У нее был немного хриплый, но приятный голос.
– В Катин-Дэйре жила девушка, – начала она. Хотя Мириамель пела негромко, медленная мелодия заполнила всю темную лесную поляну.
– Какая красивая песня, – сказал Саймон, когда Мириамель закончила петь. – Печальная. – Навязчивый мотив все еще звучал у него в голове, и теперь он понимал, почему Мириамель напевала его, сама того не замечая.
– Моя мать пела ее в саду, в Мермунде.

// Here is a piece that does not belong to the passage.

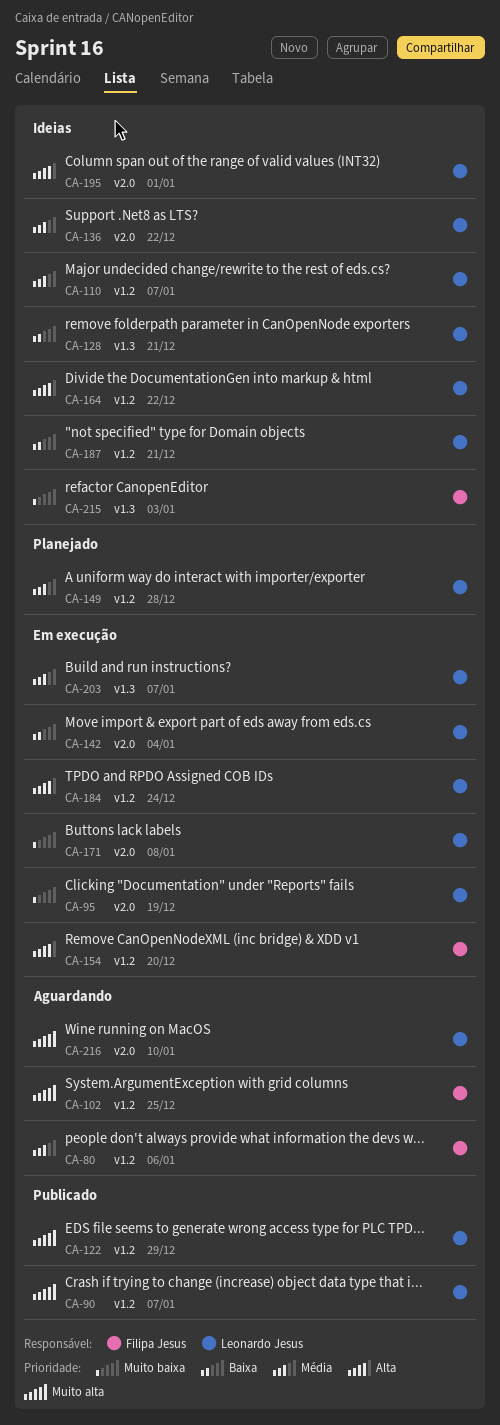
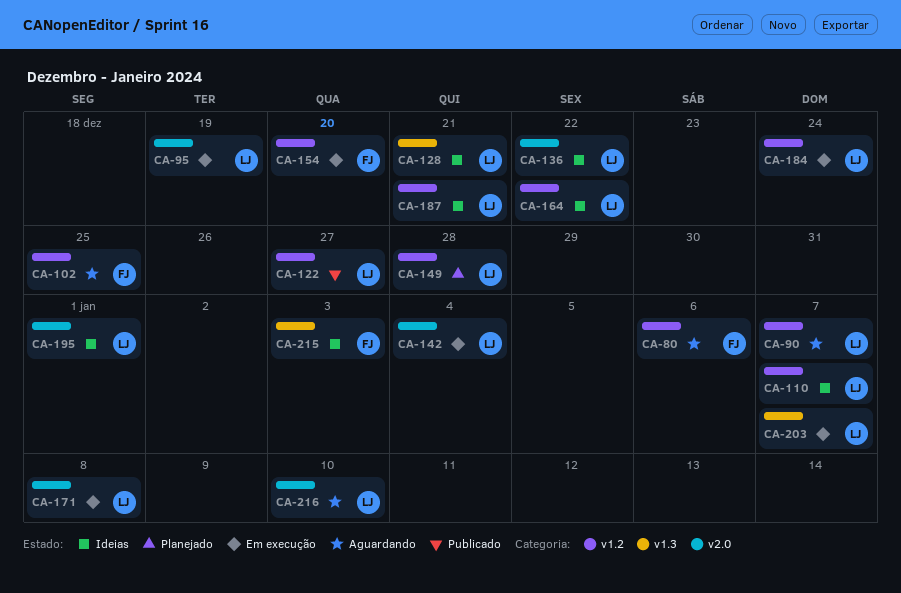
CA-90, status: Publicado -> Aguardando
CA-122, due: Dec 29 -> Dec 27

Она всегда что-то пела. Все говорили, что у нее необыкновенно красивый голос.
Некоторое время они молчали. Саймон и Мириамель лежали, завернувшись в плащи, и каждый лелеял свои тайные мысли.
– Я совсем не знал своей матери, – наконец сказал Саймон. – Она умерла при моем рождении. Да и отца я никогда не видел.
– Я тоже.
К тому моменту, когда странность этих слов проникла в сознание Саймона, Мириамель повернулась спиной к огню – и к нему. Он хотел спросить, что она имела в виду, но почувствовал, что она больше не хотела разговаривать.
И он просто смотрел на догоравший костер, который мерцал в темноте.
29. Окна, подобные глазам
Бараны стояли так близко друг к другу, что между ними едва удавалось пройти. Бинабик пел тихую, успокаивающую пастушескую песню, пробираясь через покрытые шерстью препятствия.
– Сискви, – позвал он. – Мне нужно с тобой поговорить.
Она сидела, скрестив ноги, заново завязывая узлы упряжи своего барана. Вокруг нее несколько других троллей заканчивали последние дела, готовясь к началу путешествия – отряд принца выступал в Наббан.
– Я здесь, – сказала она.
Бинабик огляделся по сторонам.
– Ты не могла бы пойти со мной туда, где поспокойнее? – спросил он.
Она кивнула и положила упряжь на землю:
– Хорошо.
Они пробрались через стадо баранов и поднялись на холм. Когда они уселись на траву, перед ними раскинулся лагерь, где кипела работа. Палатки начали складывать еще утром, и сейчас от маленького городка осталась лишь двигавшаяся масса людей и животных.